By JEREMY STITSWORTH, Staff Reporter |
Students in Amarillo College’s STEM research club made a surprising discovery while conducting tests on coffee from the Writers’ Corner.
“The sample of the Writers’ Corner coffee was from Sam’s Club and it tested for a very, very, very small amount of opium,” said Stephanie Barclay, a biology major and STEM Club member. Opium is an addictive narcotic drug derived from the seeds of poppies.
“It started when we wanted to test our friend’s coffee mug because he drinks like seven cups of coffee a day and doesn’t wash his mug,” Barclay said. The students tested several types of coffee from shops around Amarillo and found trace amounts of opium and motor oil.

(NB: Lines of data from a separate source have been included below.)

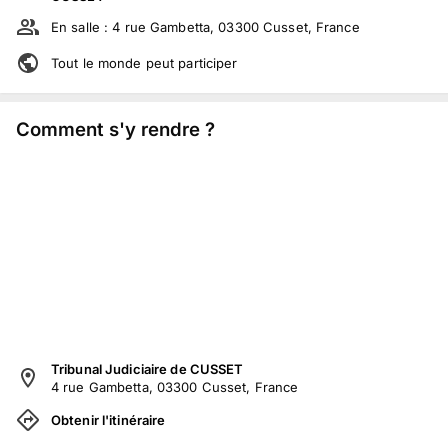
En salle :
4 rue Gambetta, 03300 Cusset, France
Tout le monde peut participer
Comment s'y rendre ?
Tribunal Judiciaire de CUSSET
4 rue Gambetta, 03300 Cusset, France
Obtenir l'itinéraire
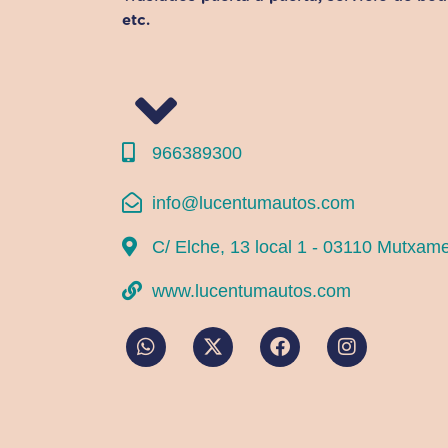
etc.
966389300
info@lucentumautos.com
C/ Elche, 13 local 1 - 03110 Mutxamel
www.lucentumautos.com
W
X
F
I
h
-
a
n
a
t
c
s
t
w
e
t
s
i
b
a
a
t
o
g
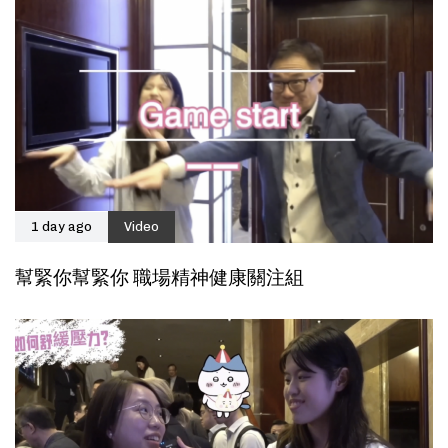
1 day ago
Video
幫緊你幫緊你 職場精神健康關注組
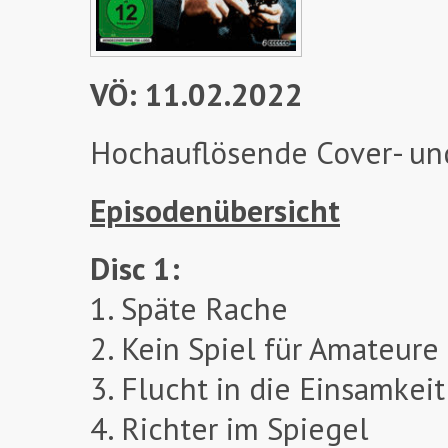
VÖ: 11.02.2022
Hochauflösende Cover- un
Episodenübersicht
Disc 1:
1. Späte Rache
2. Kein Spiel für Amateure
3. Flucht in die Einsamkeit
4. Richter im Spiegel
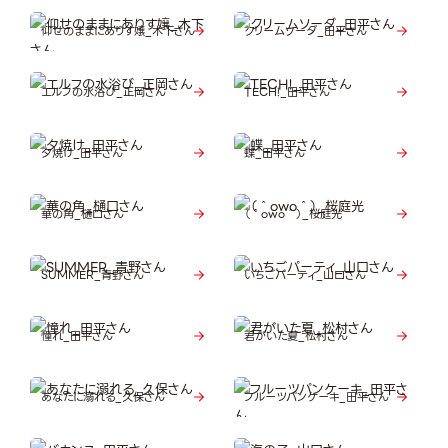
仰せのままにありす嬢_木下さん
クリームソーダ_田平さん
エルフの水浴び_正岡さん
TECH!_田平さん
夕焼け_田平さん
蝶_田平さん
華の角_樋口さん
（＾owo＾）_桜庭光
SUMMER_青野さん
いちごパーティ_山口さん
憧れ_田平さん
君がいた夏_松村さん
あなたに溺れる_久保さん
フルーツパンケーキ_田平さん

“The motor oil could be from the processing machinery in the packaging and shipping of the coffee and the opium could be from the area it was grown, like Columbia,” she said. Barclay added that the trace amounts they found in the coffee are not significant or dangerous.

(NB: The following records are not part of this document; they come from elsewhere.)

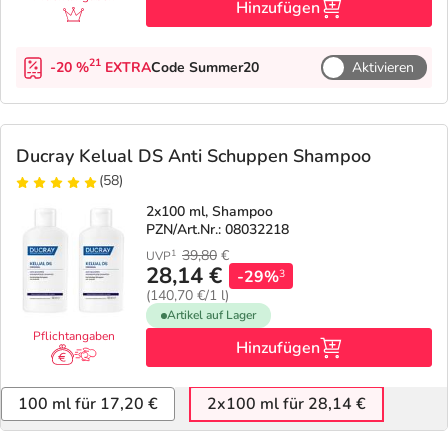
Hinzufügen
21
-20 %
EXTRA
Code Summer20
Aktivieren
Ducray Kelual DS Anti Schuppen Shampoo
(58)
2x100 ml, Shampoo
PZN/Art.Nr.: 08032218
39,80
€
1
UVP
28,14 €
-29%
3
(140,70 €/1 l)
Artikel auf Lager
Pflichtangaben
Hinzufügen
100 ml für 17,20 €
2x100 ml für 28,14 €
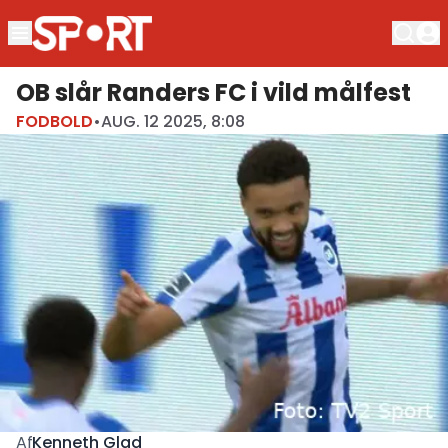
OB slår Randers FC i vild målfest
FODBOLD
•
AUG. 12 2025, 8:08
Kenneth Glad
Af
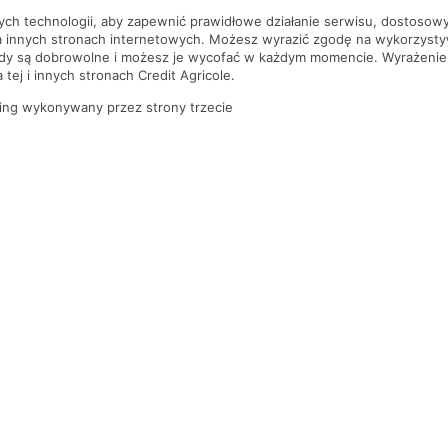
nych technologii, aby zapewnić prawidłowe działanie serwisu, dostoso
a innych stronach internetowych. Możesz wyrazić zgodę na wykorzystywa
ody są dobrowolne i możesz je wycofać w każdym momencie. Wyrażenie
tej i innych stronach Credit Agricole.
ing wykonywany przez strony trzecie
PYTANIA I ODPOWIEDZI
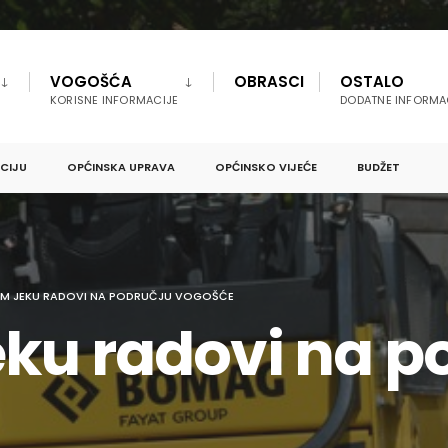
VOGOŠĆA
OBRASCI
OSTALO
KORISNE INFORMACIJE
DODATNE INFORMA
PCIJU
OPĆINSKA UPRAVA
OPĆINSKO VIJEĆE
BUDŽET
M JEKU RADOVI NA PODRUČJU VOGOŠĆE
ku radovi na p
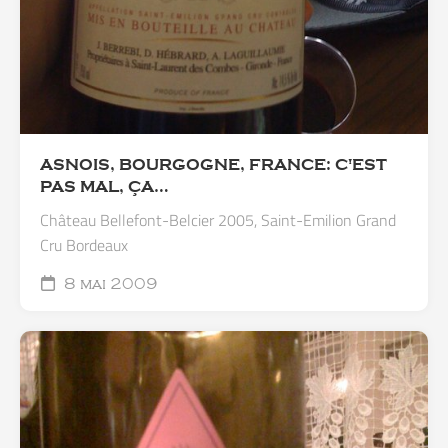
ASNOIS, BOURGOGNE, FRANCE: C'EST
PAS MAL, ÇA…
Château Bellefont-Belcier 2005, Saint-Emilion Grand
Cru Bordeaux
8 mai 2009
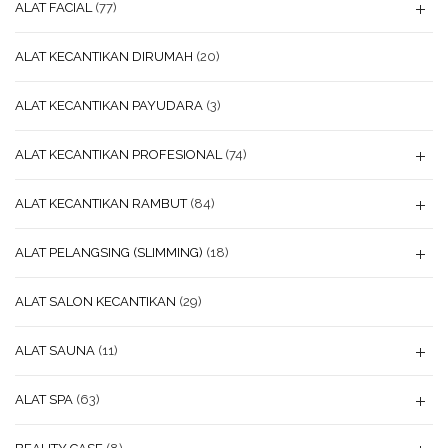
ALAT FACIAL
(77)
ALAT KECANTIKAN DIRUMAH
(20)
ALAT KECANTIKAN PAYUDARA
(3)
ALAT KECANTIKAN PROFESIONAL
(74)
ALAT KECANTIKAN RAMBUT
(84)
ALAT PELANGSING (SLIMMING)
(18)
ALAT SALON KECANTIKAN
(29)
ALAT SAUNA
(11)
ALAT SPA
(63)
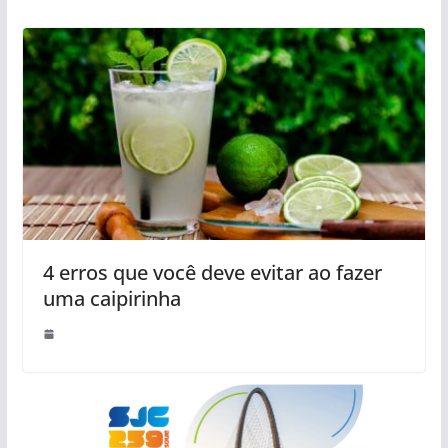
4 erros que você deve evitar ao fazer
uma caipirinha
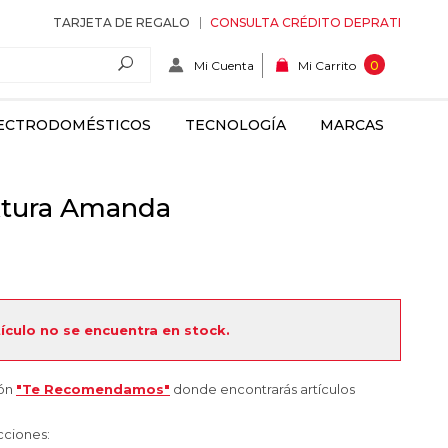
TARJETA DE REGALO
CONSULTA CRÉDITO DEPRATI
Mi Cuenta
0
Mi Carrito
ECTRODOMÉSTICOS
TECNOLOGÍA
MARCAS
xtura Amanda
tículo no se encuentra en stock.
ión
"Te Recomendamos"
donde encontrarás artículos
cciones:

This discovery is just a small part of the research that this community club is conducting. Any AC student can be a part of the club, even if they are not pursuing a degree in one of the various STEM fields. The students in the club perform experiments and studies on many different samples such as water, soil and plant life throughout the Panhandle region.
“We basically expanded the scope of the research because we had so many students and now, we have about 168 soil and water specimens collected by students,” Dr. Asanga Ranasinghe, a physical science professor and head sponsor of the STEM Club said.

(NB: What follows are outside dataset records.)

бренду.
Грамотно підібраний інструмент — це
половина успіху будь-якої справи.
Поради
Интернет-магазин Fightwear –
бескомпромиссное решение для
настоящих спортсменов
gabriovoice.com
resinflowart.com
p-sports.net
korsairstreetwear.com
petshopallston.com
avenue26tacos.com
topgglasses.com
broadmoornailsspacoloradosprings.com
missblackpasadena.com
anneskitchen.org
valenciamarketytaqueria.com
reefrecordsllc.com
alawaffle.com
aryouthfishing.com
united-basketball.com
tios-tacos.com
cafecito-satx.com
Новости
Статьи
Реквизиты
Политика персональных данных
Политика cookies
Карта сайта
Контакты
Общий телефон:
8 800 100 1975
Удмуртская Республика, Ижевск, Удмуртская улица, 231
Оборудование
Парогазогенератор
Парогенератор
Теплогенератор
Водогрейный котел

“We test the differences in the molecular compounds in each one,” said Bentli Veneklaseh, a horticulture major and member of the STEM Club. “We use the infrared machine a lot to condense them down to a very precise number, it’s very accurate and it tells you individually what is in each sample that is analyzed.”
Taylor Gresham, a chemical engineering major and professional coffee roaster, suggested the coffee analysis due to her interest in the chemistry of coffee.
“I suggested that we use coffee to build a database for the infrared machine since we know what is in coffee,” she said.